16

I've seen a pandasql query like this:

df = pd.DataFrame({'A': [1, 2, 2], 'B': [3, 4, 5]})
sqldf('select * from df group by A', locals())

This gives:

   A  B
0  1  3
1  2  6

I find it really weird to have a group by without an aggregate function, but can anyone tell me which function is used on the aggregated columns to reduce multiple values into one?

zoran119
  • 10,657
  • 12
  • 46
  • 88
  • By ANSI standards, that SQL statement is incorrect as non-aggregated columns must appear in `GROUP BY` clause. MySQL is only dialect I know that allows this with its only_full_group_by mode set to off. Maybe this module uses this mode and/or dialect. And no direct function reduces multiple values as `GROUP BY` runs distinct groupings values to run aggregations.
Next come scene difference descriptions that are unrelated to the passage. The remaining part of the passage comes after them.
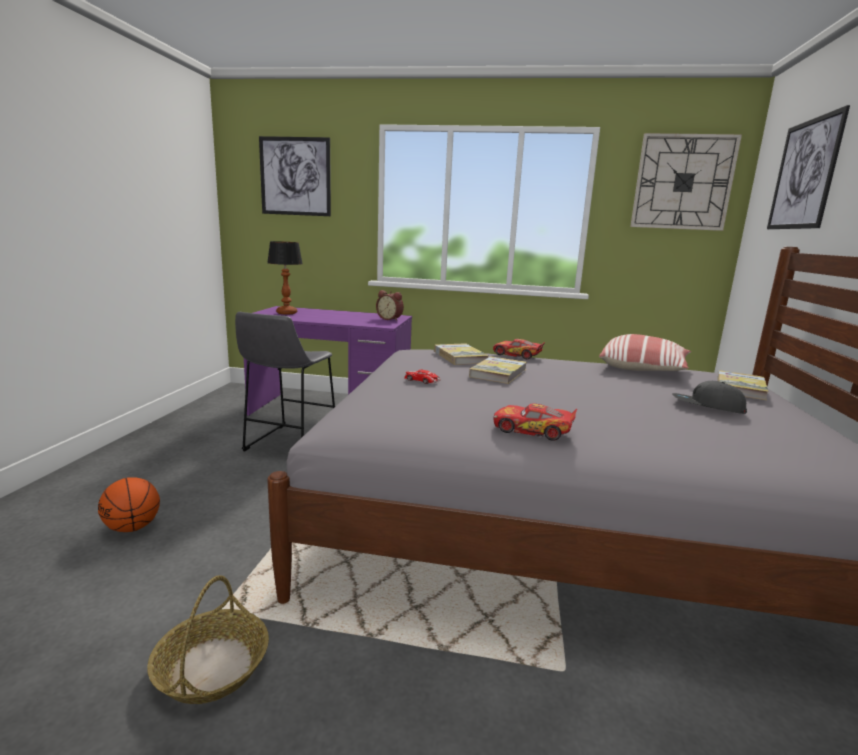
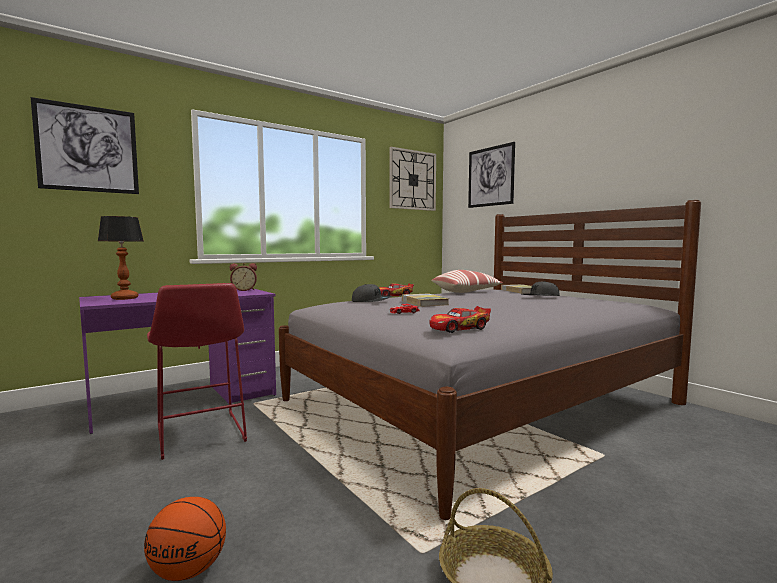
camera: 45 degrees left, 10 degrees down
grey stool [235,312,335,451] -> red stool [147,283,247,460]
book [434,343,489,365] -> grey cap [352,284,392,302]
toy car [493,403,577,441] -> toy car moved to [429,306,491,333]

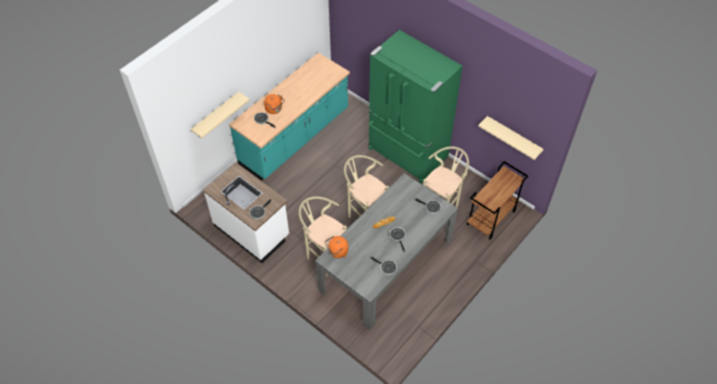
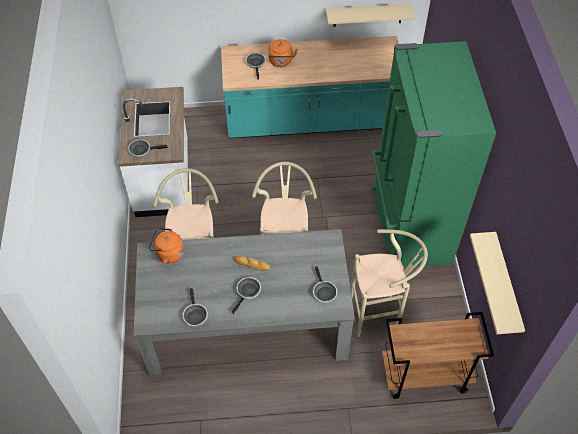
camera: 45 degrees right, 0 degrees up
beige shelf [191,92,250,138] -> beige shelf moved to [326,4,416,27]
No doubt the inspiration to pandas' `groupby()`. – Parfait Mar 20 '17 at 12:20
  • 1
    Where did the 6 (B1) come from? – Andrew L Mar 20 '17 at 12:21

2 Answers2

18

It looks like the groupby method you're looking for is last():

df = pd.DataFrame({'A': [1, 2, 2], 'B': [3, 4, 5]})
df.groupby('A', as_index=False).last()

Output:

   A  B
0  1  3
1  2  5

I'm saying this assuming the 5 was a typo (see my comment above) and meant to be 6.

Andrew L
  • 6,618
  • 3
  • 26
  • 30
  • 2
    I'm the `.last()` function is mentioned elsewhere, but I found it here, and it solved a question I've had for a while: if you want to do a `groupby()`, say with a `MultiIndex`, how do you just return the values that you want? – Evan Oct 18 '18 at 18:37
  • Where did 4 go in column="B"? – haneulkim Mar 07 '19 at 15:47
  • @haneulkim *Where did 4 go in column="B"?* Since it's grouping by `A`, `4` and `5` get grouped with `2`, but only `5` is kept because of the `last()` function. If you use `first()`, then it would keep the `4` instead. – wisbucky Jan 20 '22 at 00:00
1

The groupby() operation creates "groupby" objects that you can work with. The groups themselves have key/value pairs Follow this example:

#%%
import pandas as pd

# make a dataframe
df = pd.DataFrame([['foo', 'baz', 1, 9.3],
                   ['foo', 'baz', 1, 9.4],
                   ['foo', 'baz', 3, 9.5],
                   ['bar', 'bash',5, 1.7],
                   ['bar', 'bash',10, 1.8],
                   ['bar', 'junk',11, 2.3]],
                    columns=['col_a', 'col_b', 'col_c', 'col_d'])
print(df)

#%% create a groupby object; 
#  use two dimension columns & one measure column from the original df
gr = df[['col_a', 'col_b', 'col_c']].groupby(by=['col_a', 'col_b'])
print(type(gr))

#%% typical aggregate method of a groupby object
gr_sum = gr.agg({'col_c':'sum'})
print(gr_sum)

#%% look at the groups within the groupby object (dict)
print(gr.groups.keys())

#%% now that you have the keys, you can work with specific groups
print(gr.get_group(('bar', 'bash')))

#%% or you can create a dataframe of only the keys 
# (to finally answer the OP's question)
df_no_agg = pd.DataFrame(gr.groups.keys())
print(df_no_agg)

#%% simplify & put it all together in one line of code
pd.DataFrame(df.groupby(by=['col_a', 'col_b']).groups.keys())
Data-phile
  • 339
  • 2
  • 7